WHOIS Node

When you need to discover who owns and operates digital infrastructure, WHOIS Nodes are your intelligence goldmine. They store comprehensive registration records that reveal the people, organizations, and contact details behind domains, IP addresses, and network operations.

What goes in a WHOIS Node?

WHOIS Nodes adapt to three types of registration intelligence:
  • Domain WHOIS - Registration details, registrar info, expiration dates, nameservers, contact records
  • IP WHOIS - Network ranges, hosting organizations, geographic locations, abuse contacts
  • ASN WHOIS - Network operators, announced prefixes, peering relationships, operational contacts
  • Contact Intelligence - Technical, administrative, and registrant contact information
  • Investigation Metadata - Source tracking, confidence levels, research notes

When you’ll use these

WHOIS Nodes are essential for:

Domain investigations

Uncovering domain ownership, registration history, and contact information for website investigations.

Network intelligence

Mapping IP address ownership, hosting providers, and network infrastructure relationships.

Contact discovery

Extracting technical, administrative, and registrant contacts for further investigation.

Infrastructure mapping

Understanding ASN operations, peering relationships, and network topology.

How to add WHOIS intelligence

1

Add WHOIS node

Grab the WHOIS node from dock and click where you want it on your graph.
WHOIS node creation
2

Choose your WHOIS type

  • Domain - For website and domain investigations
  • IP/Subnet - For server and hosting research
  • ASN - For network operator intelligence
3

Enter the target identifier

Input the domain, IP address, or ASN number. The system will:
  • Auto-detect type - Recognize whether it’s domain, IP, or ASN data
  • Validate format - Ensure proper syntax for each type
  • Organize fields - Display relevant registration fields
4

Add registration details

Fill in the WHOIS information you’ve gathered:
  • Domain: Registrar, registration/expiry dates, nameservers
  • IP: Network ranges, organizations, geographic data
  • ASN: Network operators, announced prefixes, peering info
5

Extract contact intelligence

Add contact information for different roles:
  • Technical contacts - IT personnel and network administrators
  • Administrative contacts - Business and operational contacts
  • Registrant contacts - Domain owners and responsible parties

Connecting WHOIS data to your investigation

The real power comes from linking WHOIS intelligence to other parts of your investigation:

People become searchable networks

Contact extraction: Click any contact to:
  • Create Identifier nodes for technical and administrative contacts
  • Link registrant information to people in your investigation
  • Map organizational relationships through shared contacts
Domain connections: Link domain data to:
  • Organization nodes for registrars and hosting companies
  • Network nodes for nameserver infrastructure
  • Map nodes for geographic registration data
Infrastructure mapping: Connect network data to:
  • Organization nodes for ISPs and hosting providers
  • Identifier nodes for abuse and technical contacts
  • Network nodes for IP ranges and ASN relationships

Investigation workflow patterns

Domain deep-dive

Start with a Domain WHOIS node, extract registrant and technical contacts, then investigate the registrar organization and nameserver infrastructure.

Infrastructure tracing

Begin with IP WHOIS for hosting details, then trace to ASN WHOIS for network operators, building a complete hosting relationship map.

Contact intelligence

Use WHOIS contact data as a starting point to build comprehensive profiles of technical personnel and organizational relationships.

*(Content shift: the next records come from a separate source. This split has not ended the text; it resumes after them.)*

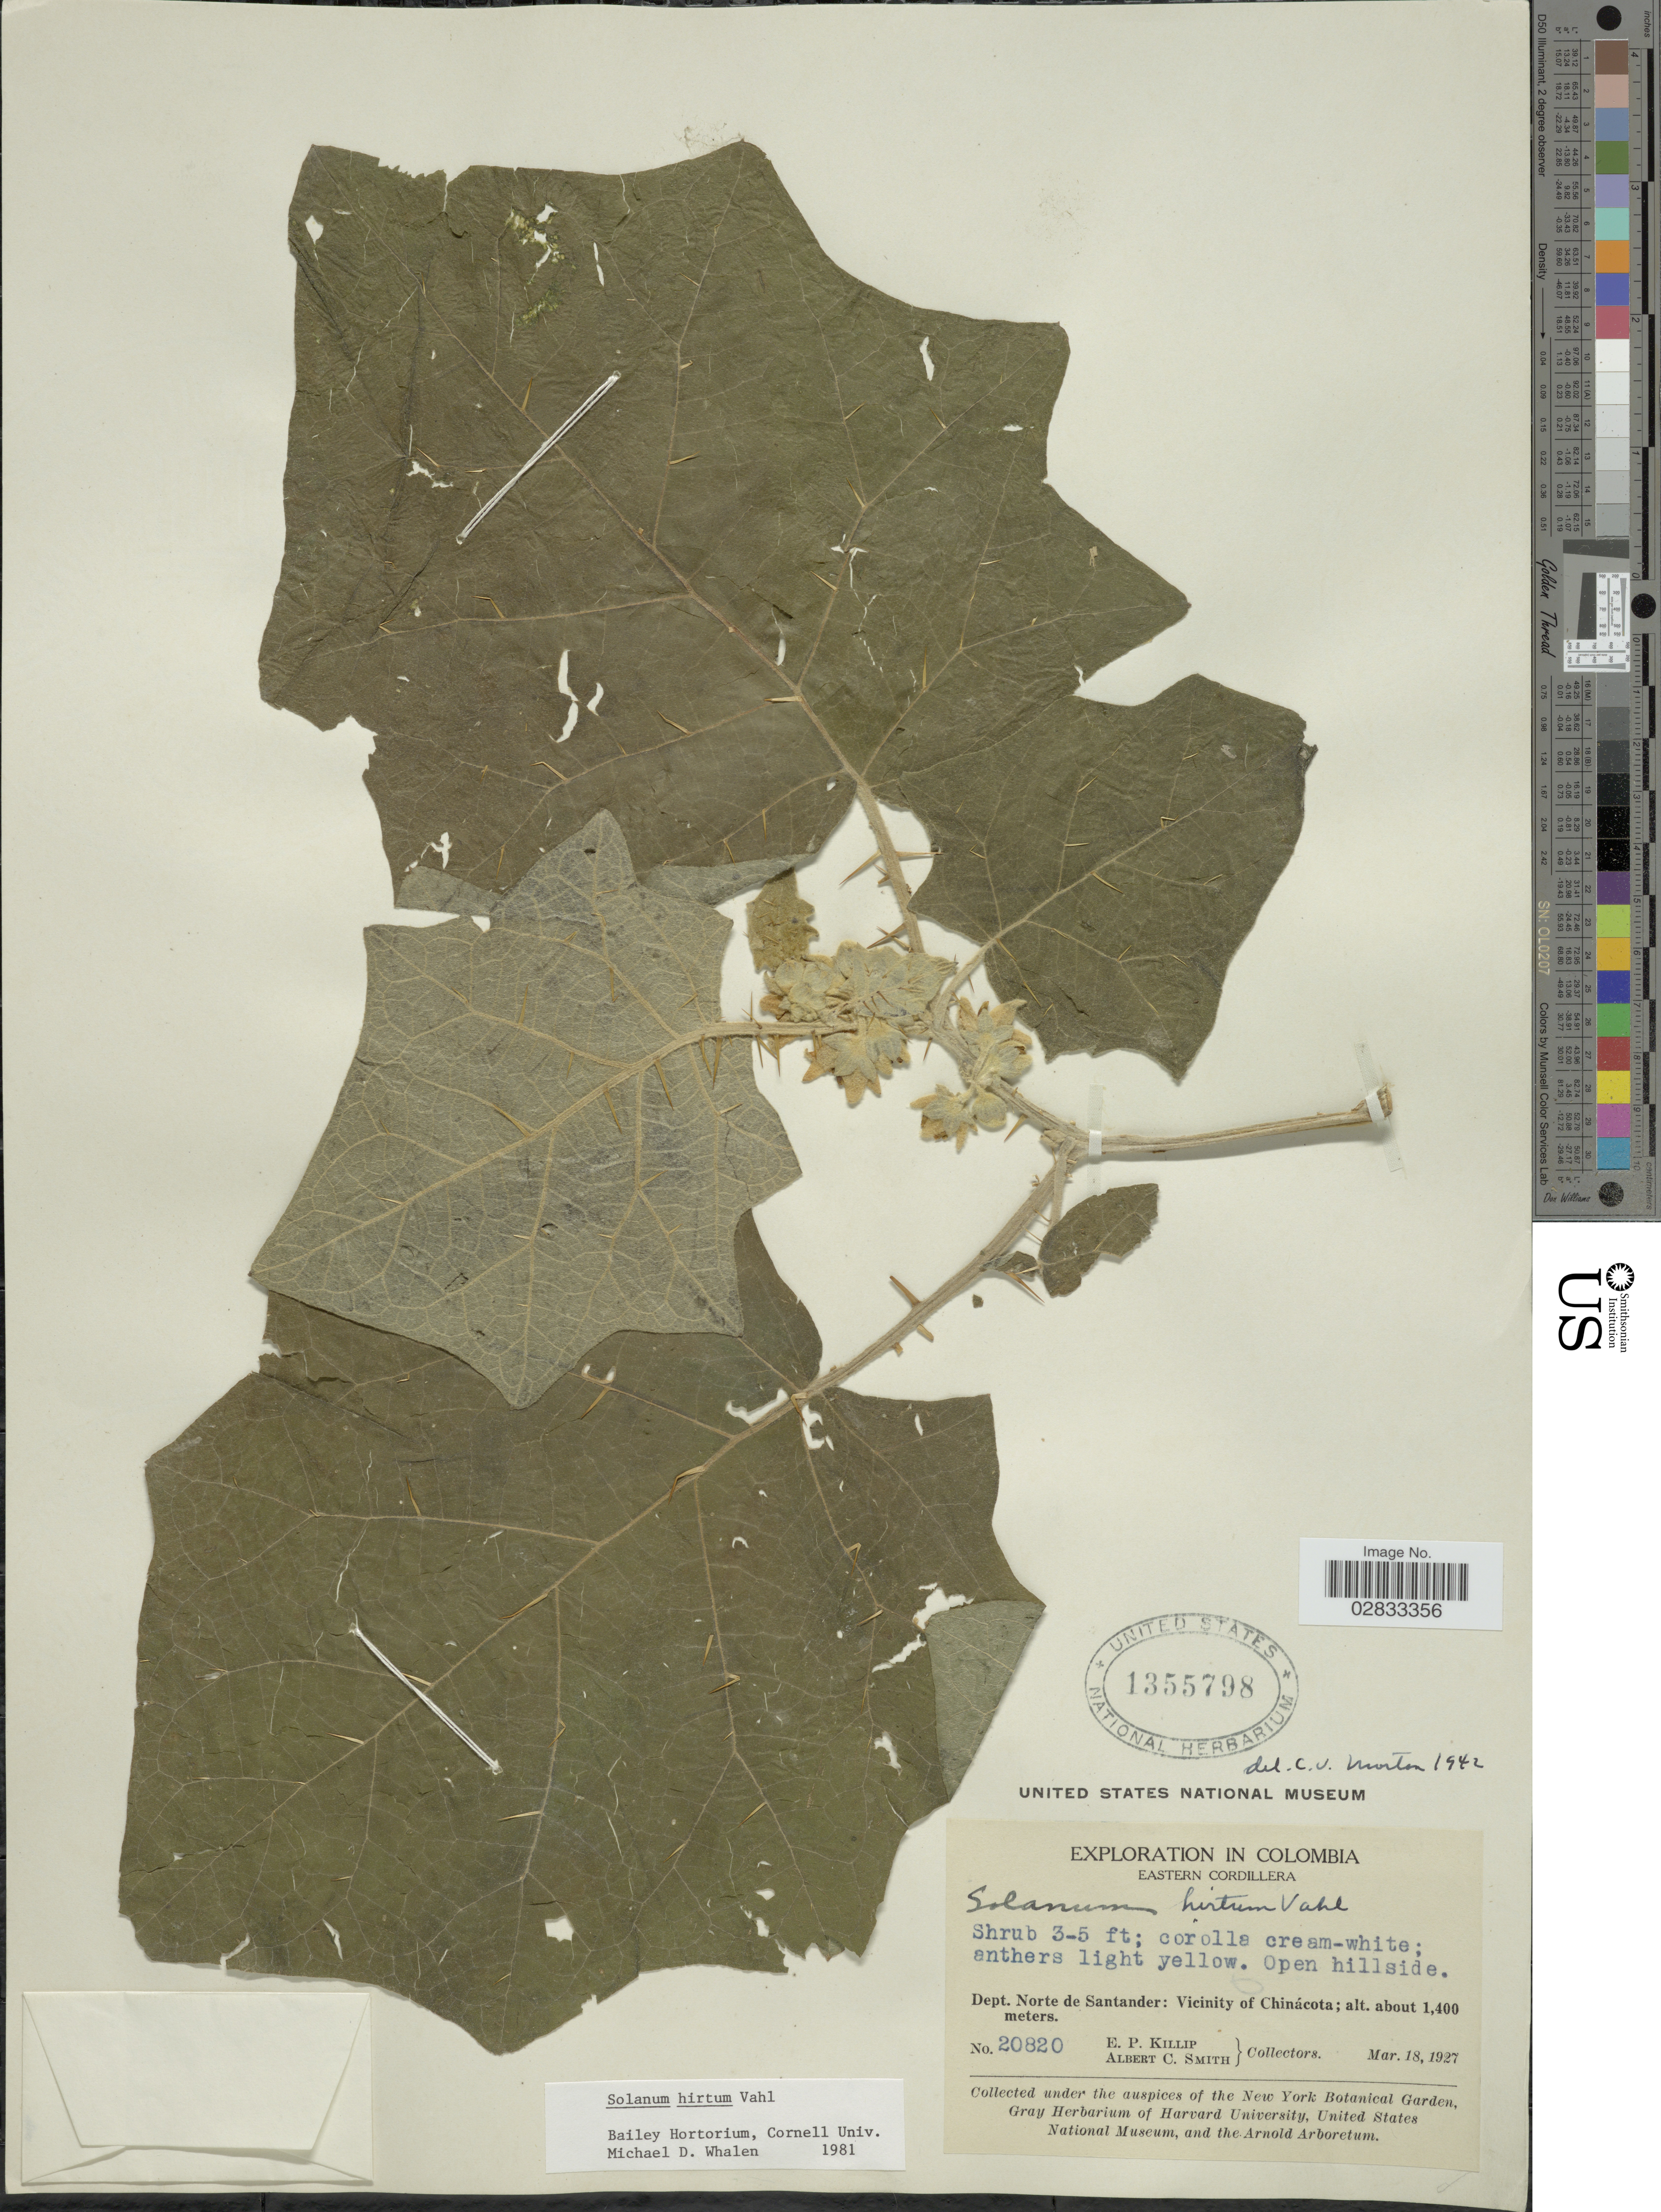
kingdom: Plantae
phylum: Tracheophyta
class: Magnoliopsida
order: Solanales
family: Solanaceae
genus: Solanum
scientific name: Solanum hirtum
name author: Vahl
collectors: E. P. Killip & A. C. Smith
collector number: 20820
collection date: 1927-03-18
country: Colombia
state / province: Norte de Santander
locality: Eastern Cordillera , Dept. Norte de Santander: Vicinity of Chinácota.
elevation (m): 1400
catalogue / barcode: US 1355798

Example: Complete domain investigation

WHOIS investigation showing domain node connected to registrant contacts, nameservers, and organizational relationships
Here’s how you’d conduct comprehensive domain intelligence:
  1. Create Domain WHOIS - Add registration details, dates, and registrar information
  2. Extract contacts - Convert technical, administrative, and registrant contacts to Identifier nodes
  3. Map infrastructure - Link nameservers to Network nodes for hosting relationships
  4. Connect organizations - Link registrar and hosting companies to Organization nodes
  5. Cross-reference - Compare contacts across multiple WHOIS records for patterns
  6. Timeline events - Use registration and expiry dates for Event nodes
WHOIS records often contain the same contacts across multiple domains or IP ranges. Use this to map organizational relationships and find connected infrastructure.

What else to connect

WHOIS Nodes work seamlessly with:
  • Network - Link to domains, IP addresses, and ASN infrastructure
  • Identifier - Connect to technical, administrative, and registrant contacts
  • Organization - Link to registrars, hosting companies, and network operators
  • Map - Connect to geographic locations from WHOIS data
  • Event - Timeline registration dates, expiry dates, and ownership changes
  • File - Attach WHOIS records, historical data, and research documents
  • Notes - Add analysis of registration patterns and intelligence observations
Think of WHOIS Nodes as the detective work foundation of digital investigations - they’re where domain names, IP addresses, and network numbers become real people, companies, and relationships that you can investigate further.